Monday, April 15, 2013

I don't want to be comfortable


I used to be terrified that if I were to surrender every aspect of my life to God that He would ask me to do something crazy or scary – or both.  I used to be certain that if I were to give myself completely to Him that He would tell me that he wanted me to go live in a grass hut in Africa.  I’m serious – that was a literal thought and fear of mine.  I was totally cool with being comfortable.  I lived in a comfortable little Christian bubble and that was ok with me.  I attended church faithfully and I tried to be a good witness to those around me.  That’s good enough, right? 

At the time I thought it was.  For so long I had been fine with just being on the sidelines of life without actually getting into the “game” and getting dirty, you know what I mean?

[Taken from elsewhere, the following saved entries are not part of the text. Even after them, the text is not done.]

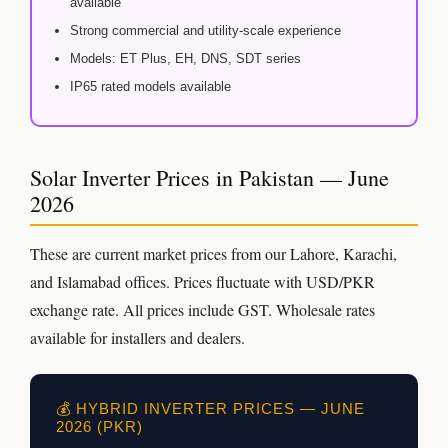
available
Strong commercial and utility-scale experience
Models: ET Plus, EH, DNS, SDT series
IP65 rated models available
Solar Inverter Prices in Pakistan — June
2026
These are current market prices from our Lahore, Karachi,
and Islamabad offices. Prices fluctuate with USD/PKR
exchange rate. All prices include GST. Wholesale rates
available for installers and dealers.
💰 HYBRID INVERTER PRICES — JUNE
2026 (PKR)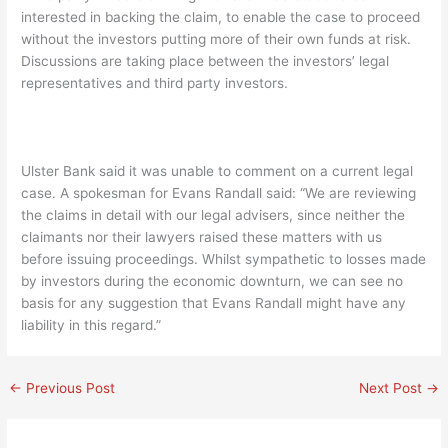
interested in backing the claim, to enable the case to proceed
without the investors putting more of their own funds at risk.
Discussions are taking place between the investors’ legal
representatives and third party investors.
Ulster Bank said it was unable to comment on a current legal
case. A spokesman for Evans Randall said: “We are reviewing
the claims in detail with our legal advisers, since neither the
claimants nor their lawyers raised these matters with us
before issuing proceedings. Whilst sympathetic to losses made
by investors during the economic downturn, we can see no
basis for any suggestion that Evans Randall might have any
liability in this regard.”
←
Previous Post
Next Post
→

When I finally made the decision to completely surrender my life to God a few years ago, my life definitely changed.  Here are a few things that have happened in my life since then:

-       I enrolled in college (which forced me to do public speaking and class presentations– yikes!)
-       I made new friends (yes, this was scary for me)
-       I started helping teach K-3rd kids at church and played a 5 year old cheerleader in skits (I know – this was wayyy out of my comfort zone)
-       I started sharing my faith with classmates
-       I became a youth leader at my church

Some of these things might not sound so scary and crazy to you – but they were for me!  There are so many other little things that I can’t even think of, but through it all God has given me the strength to do all of them.  I have never felt so fulfilled and at peace with my life than I do now.  I am continually learning to just turn things over to God and live in the comfort of knowing that He is in complete control over every situation in my life.  I still have my freak out moments but God always gets my attention and calms me back down.

When I think back to how terrified I used to be of doing things that are out of my comfort zone, it’s almost funny to me.  I do things that used to completely freak me out and make me a nervous wreck on a weekly basis now.  And I have realized in the midst of all of it, that I don’t want to be comfortable anymore.  I want to be pushed.  I want to be challenged.  I want God to shake up my world a little bit. 

And if that means that He will eventually want me to live in a grass hut in Africa, then ok.  I’m not saying that wouldn’t still be wayyy out of my comfort zone – but for some reason, it doesn’t seem as scary now.

I don’t think God wants me to live in my little bubble and have a comfortable life.  I think He wants me to change, to be challenged, to grow, to stretch myself, and to be obedient in allowing Him to use me to my full potential.  So here I am, God.  I’m all yours – and that's the part I feel really comfortable with.